_To-do item_
Every line holding the string "Smart" should be copied out of the listing.

_Records for the task_
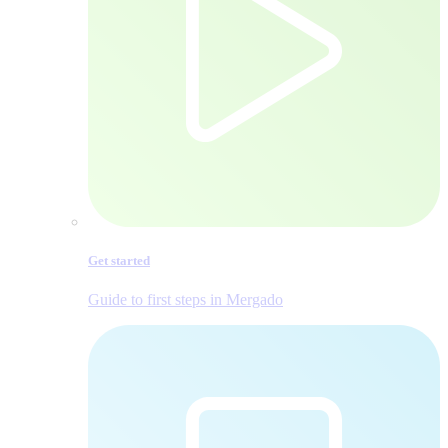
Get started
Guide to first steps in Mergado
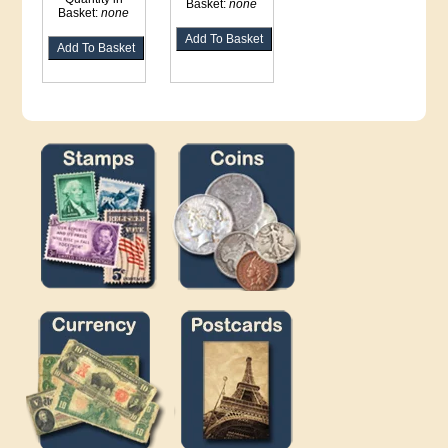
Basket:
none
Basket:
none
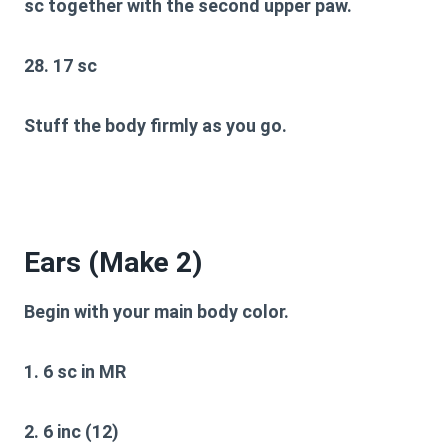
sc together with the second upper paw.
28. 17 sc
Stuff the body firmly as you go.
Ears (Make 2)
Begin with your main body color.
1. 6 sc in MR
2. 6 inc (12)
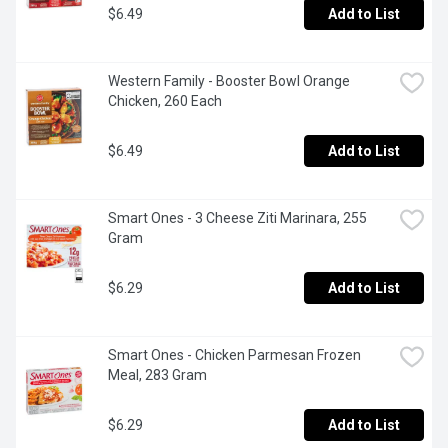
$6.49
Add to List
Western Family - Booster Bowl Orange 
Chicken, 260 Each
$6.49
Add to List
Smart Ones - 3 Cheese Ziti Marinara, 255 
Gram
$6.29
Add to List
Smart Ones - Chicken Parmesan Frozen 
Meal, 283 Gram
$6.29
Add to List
==
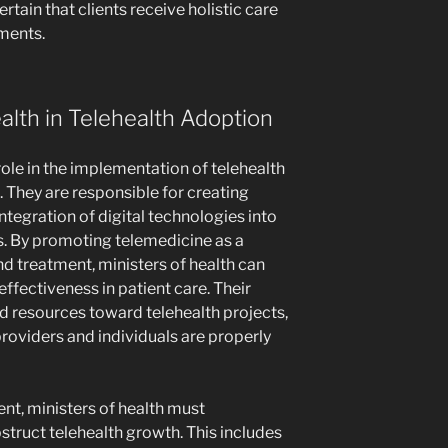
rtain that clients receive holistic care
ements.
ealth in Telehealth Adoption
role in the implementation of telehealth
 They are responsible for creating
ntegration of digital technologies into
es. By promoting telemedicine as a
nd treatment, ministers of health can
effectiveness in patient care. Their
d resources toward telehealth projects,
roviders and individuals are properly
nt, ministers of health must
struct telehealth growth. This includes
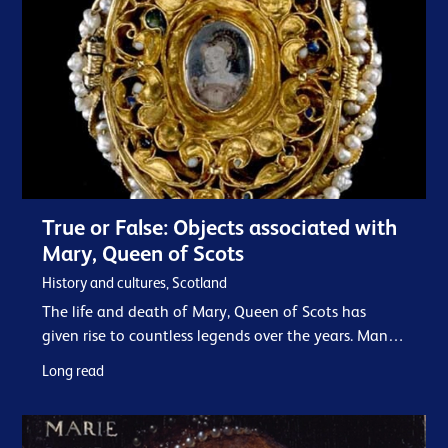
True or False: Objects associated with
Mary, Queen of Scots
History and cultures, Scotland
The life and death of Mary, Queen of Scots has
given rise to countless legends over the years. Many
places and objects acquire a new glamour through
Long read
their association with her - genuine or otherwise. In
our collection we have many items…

_Solution for this exercise_
Smart Ones - 3 Cheese Ziti Marinara, 255 
Smart Ones - Chicken Parmesan Frozen 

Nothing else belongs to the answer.